● Available data
=-=-=-=-=

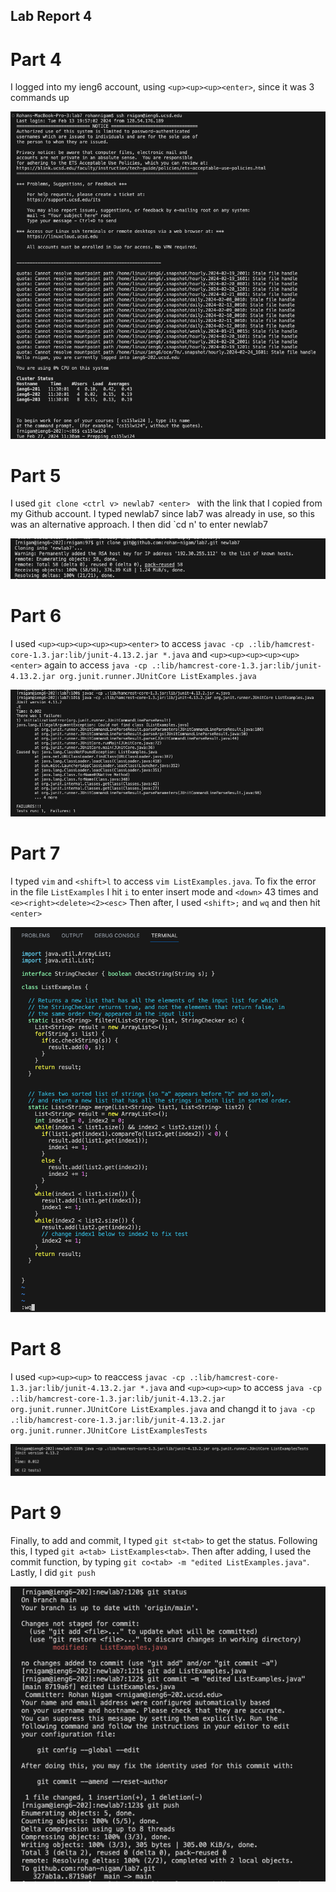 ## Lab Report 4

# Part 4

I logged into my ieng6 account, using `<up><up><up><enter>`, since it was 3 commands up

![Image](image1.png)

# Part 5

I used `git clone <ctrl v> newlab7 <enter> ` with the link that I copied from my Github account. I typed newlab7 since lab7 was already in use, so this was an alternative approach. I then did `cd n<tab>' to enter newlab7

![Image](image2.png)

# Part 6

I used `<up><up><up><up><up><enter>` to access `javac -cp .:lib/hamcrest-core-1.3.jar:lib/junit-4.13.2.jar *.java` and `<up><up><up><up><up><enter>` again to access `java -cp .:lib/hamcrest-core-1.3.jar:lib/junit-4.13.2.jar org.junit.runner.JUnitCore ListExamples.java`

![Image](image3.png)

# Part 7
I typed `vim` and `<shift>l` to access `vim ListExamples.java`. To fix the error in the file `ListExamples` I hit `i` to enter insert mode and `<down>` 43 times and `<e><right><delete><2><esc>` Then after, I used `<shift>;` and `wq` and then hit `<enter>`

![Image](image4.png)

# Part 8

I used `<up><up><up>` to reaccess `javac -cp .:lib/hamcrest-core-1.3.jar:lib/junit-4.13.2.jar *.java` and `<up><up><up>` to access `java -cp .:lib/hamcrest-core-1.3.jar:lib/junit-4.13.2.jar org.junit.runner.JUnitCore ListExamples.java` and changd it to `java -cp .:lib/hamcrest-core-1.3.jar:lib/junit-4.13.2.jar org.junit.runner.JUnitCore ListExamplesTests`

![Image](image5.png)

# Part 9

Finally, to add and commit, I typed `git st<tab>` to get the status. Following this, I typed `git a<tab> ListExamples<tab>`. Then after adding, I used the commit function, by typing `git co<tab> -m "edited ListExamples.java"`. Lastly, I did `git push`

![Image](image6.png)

=-=-=-=-=

● Work instructions
Repeat the records word for word. Any picture in them should be left out.

● Solution to this task
 ## Lab Report 4

# Part 4

I logged into my ieng6 account, using `<up><up><up><enter>`, since it was 3 commands up

![Image](image1.png)

# Part 5

I used `git clone <ctrl v> newlab7 <enter> ` with the link that I copied from my Github account. I typed newlab7 since lab7 was already in use, so this was an alternative approach. I then did `cd n<tab>' to enter newlab7

![Image](image2.png)

# Part 6

I used `<up><up><up><up><up><enter>` to access `javac -cp .:lib/hamcrest-core-1.3.jar:lib/junit-4.13.2.jar *.java` and `<up><up><up><up><up><enter>` again to access `java -cp .:lib/hamcrest-core-1.3.jar:lib/junit-4.13.2.jar org.junit.runner.JUnitCore ListExamples.java`

![Image](image3.png)

# Part 7
I typed `vim` and `<shift>l` to access `vim ListExamples.java`. To fix the error in the file `ListExamples` I hit `i` to enter insert mode and `<down>` 43 times and `<e><right><delete><2><esc>` Then after, I used `<shift>;` and `wq` and then hit `<enter>`

![Image](image4.png)

# Part 8

I used `<up><up><up>` to reaccess `javac -cp .:lib/hamcrest-core-1.3.jar:lib/junit-4.13.2.jar *.java` and `<up><up><up>` to access `java -cp .:lib/hamcrest-core-1.3.jar:lib/junit-4.13.2.jar org.junit.runner.JUnitCore ListExamples.java` and changd it to `java -cp .:lib/hamcrest-core-1.3.jar:lib/junit-4.13.2.jar org.junit.runner.JUnitCore ListExamplesTests`

![Image](image5.png)

# Part 9

Finally, to add and commit, I typed `git st<tab>` to get the status. Following this, I typed `git a<tab> ListExamples<tab>`. Then after adding, I used the commit function, by typing `git co<tab> -m "edited ListExamples.java"`. Lastly, I did `git push`

![Image](image6.png)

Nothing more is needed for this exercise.